Under the terms of its latest pledge, the Africa CDC will help oversee the distribution of funding for an array of services, including workforce training and community engagement; drug safety efforts and genomic sequencing; and support for individual nations’ vaccination programs.
“We’ve all during this pandemic acknowledged that Africa is lagging behind — and lagging behind seriously — in the battle against this very deadly disease,” John Nkengasong, director of the Africa CDC, told reporters on Tuesday. “We believe that this partnership will enable us to … win the current battles, but prepare for the next battle.”
The African Union and the Africa CDC last year set a goal of vaccinating at least 60 percent of the continent’s population by the end of 2022, estimating that the effort would cost at least $16 billion. So far, fewer than 2 percent of people in Africa have received at least one dose of a coronavirus vaccine, significantly trailing the global average of 11.6 percent.

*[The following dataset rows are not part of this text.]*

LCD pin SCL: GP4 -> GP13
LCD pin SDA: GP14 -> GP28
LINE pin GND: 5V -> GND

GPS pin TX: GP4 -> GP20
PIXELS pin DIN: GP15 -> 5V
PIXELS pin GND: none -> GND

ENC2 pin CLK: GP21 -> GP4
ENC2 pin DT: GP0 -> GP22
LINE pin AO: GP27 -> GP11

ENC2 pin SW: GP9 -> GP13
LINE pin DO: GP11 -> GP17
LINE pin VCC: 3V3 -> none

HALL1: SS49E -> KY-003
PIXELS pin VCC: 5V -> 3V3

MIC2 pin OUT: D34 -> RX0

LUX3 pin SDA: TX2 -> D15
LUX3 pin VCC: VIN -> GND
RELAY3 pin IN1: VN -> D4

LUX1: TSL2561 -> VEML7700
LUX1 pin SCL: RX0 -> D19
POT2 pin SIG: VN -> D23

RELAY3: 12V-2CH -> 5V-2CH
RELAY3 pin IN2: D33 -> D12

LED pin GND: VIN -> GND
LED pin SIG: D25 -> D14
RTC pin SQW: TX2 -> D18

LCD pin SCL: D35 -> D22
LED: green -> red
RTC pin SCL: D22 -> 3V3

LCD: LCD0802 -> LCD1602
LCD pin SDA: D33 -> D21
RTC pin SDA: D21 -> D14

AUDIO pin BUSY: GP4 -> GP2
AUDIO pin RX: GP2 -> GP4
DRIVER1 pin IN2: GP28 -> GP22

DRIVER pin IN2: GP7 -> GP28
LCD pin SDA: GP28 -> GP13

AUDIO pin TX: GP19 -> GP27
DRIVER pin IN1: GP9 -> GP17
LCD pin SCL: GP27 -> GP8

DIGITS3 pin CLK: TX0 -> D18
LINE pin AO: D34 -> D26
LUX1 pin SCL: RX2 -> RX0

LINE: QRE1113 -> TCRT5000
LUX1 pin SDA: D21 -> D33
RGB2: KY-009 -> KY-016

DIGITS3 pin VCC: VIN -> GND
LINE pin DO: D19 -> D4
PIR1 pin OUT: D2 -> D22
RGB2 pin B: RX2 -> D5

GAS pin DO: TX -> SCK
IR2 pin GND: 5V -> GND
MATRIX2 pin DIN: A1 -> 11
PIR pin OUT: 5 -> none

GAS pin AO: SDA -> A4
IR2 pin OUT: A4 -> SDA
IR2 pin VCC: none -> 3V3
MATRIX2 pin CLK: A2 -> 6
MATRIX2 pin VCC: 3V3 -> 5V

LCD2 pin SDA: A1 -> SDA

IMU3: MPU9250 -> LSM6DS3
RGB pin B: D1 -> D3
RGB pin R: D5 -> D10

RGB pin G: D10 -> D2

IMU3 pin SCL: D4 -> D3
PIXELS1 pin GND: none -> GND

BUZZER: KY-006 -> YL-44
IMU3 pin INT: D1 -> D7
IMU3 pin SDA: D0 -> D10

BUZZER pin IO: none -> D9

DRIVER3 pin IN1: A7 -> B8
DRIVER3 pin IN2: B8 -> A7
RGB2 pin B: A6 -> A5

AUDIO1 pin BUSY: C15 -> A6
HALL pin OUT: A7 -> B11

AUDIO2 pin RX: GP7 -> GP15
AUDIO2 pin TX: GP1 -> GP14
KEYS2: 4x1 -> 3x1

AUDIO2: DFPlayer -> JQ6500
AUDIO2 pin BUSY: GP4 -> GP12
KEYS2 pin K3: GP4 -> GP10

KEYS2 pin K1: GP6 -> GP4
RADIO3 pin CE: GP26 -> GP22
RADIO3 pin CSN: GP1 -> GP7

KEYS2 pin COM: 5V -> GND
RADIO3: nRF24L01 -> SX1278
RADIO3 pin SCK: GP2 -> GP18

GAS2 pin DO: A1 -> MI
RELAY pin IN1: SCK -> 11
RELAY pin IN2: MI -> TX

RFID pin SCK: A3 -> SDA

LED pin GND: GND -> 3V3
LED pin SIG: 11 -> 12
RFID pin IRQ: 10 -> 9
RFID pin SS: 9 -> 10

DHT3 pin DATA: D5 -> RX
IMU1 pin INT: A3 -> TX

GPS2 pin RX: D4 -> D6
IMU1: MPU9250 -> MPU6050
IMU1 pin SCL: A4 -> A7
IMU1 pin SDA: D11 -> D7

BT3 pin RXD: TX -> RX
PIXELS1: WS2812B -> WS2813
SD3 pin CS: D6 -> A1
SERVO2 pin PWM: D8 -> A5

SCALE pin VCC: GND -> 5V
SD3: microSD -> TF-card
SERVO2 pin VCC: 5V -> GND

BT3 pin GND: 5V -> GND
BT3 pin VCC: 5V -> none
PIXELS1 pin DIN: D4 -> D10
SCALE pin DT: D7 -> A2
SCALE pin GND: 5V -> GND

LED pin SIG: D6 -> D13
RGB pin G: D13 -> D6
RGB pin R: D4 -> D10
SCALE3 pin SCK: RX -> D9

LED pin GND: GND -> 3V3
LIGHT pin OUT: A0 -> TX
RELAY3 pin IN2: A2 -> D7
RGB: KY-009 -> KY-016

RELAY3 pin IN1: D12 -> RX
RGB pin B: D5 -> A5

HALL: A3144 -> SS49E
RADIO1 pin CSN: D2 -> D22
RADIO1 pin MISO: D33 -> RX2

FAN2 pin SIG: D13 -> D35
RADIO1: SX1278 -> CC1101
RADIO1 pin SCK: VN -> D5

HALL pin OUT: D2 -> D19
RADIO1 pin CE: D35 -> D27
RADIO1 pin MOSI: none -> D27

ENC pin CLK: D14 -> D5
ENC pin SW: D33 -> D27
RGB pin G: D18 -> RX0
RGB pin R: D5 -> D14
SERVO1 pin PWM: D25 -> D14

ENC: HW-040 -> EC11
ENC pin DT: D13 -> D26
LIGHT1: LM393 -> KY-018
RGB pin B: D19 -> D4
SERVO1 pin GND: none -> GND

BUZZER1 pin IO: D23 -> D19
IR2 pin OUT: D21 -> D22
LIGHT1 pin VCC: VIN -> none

About 40 percent of people in North America and the European Union have received at least one dose of a vaccine.
African leaders at a news briefing Tuesday morning said the gift would build on efforts to secure hundreds of millions of doses for the continent through Covax, the World Health Organization-backed initiative to distribute vaccine doses worldwide, and the African Vaccine Acquisition Task Team.
Wynne Musabayana, the head of communications for the African Union, said the foundation’s gift was unprecedented and would lead to “saving lives and saving livelihoods.”
“I think this is exactly the type of partnership that we had hoped to see — and that we need much more of,” said Krishna Udayakumar, who leads Duke University’s Global Health Innovation Center. “We need to be putting billions to tens of billions of dollars in play to acquire vaccines, but to also enhance the delivery capacity and capabilities and to generate demand.”
Udayakumar noted that Tuesday’s announcement calls for providing more doses to Africa “than have been shared across the continent to date.” Nkengasong told reporters Tuesday that just 32 million shots have been administered across the continent.
Amanda Glassman, executive vice president at the D.C.-based Center for Global Development, praised the decision to route the funding through the Africa CDC, which she said had played a growing role in coordinating the continent’s response to the pandemic. The five-year-old organization, which is modeled on the United States’ CDC, has helped set standards and provide public health governance, she said.
Mastercard has separately committed nearly $100 million in corporate donations to boost the global coronavirus response, including a partnership with Gavi, the vaccine alliance, to improve global access to the shots, and last year’s launch of the COVID-19 Therapeutics Accelerator with the Gates Foundation and Wellcome Trust, intended to expedite development of coronavirus treatments.
Mastercard executives also said the company will create incentives to help address vaccine hesitancy in the United States, using the company’s decades-old “Priceless” marketing campaign.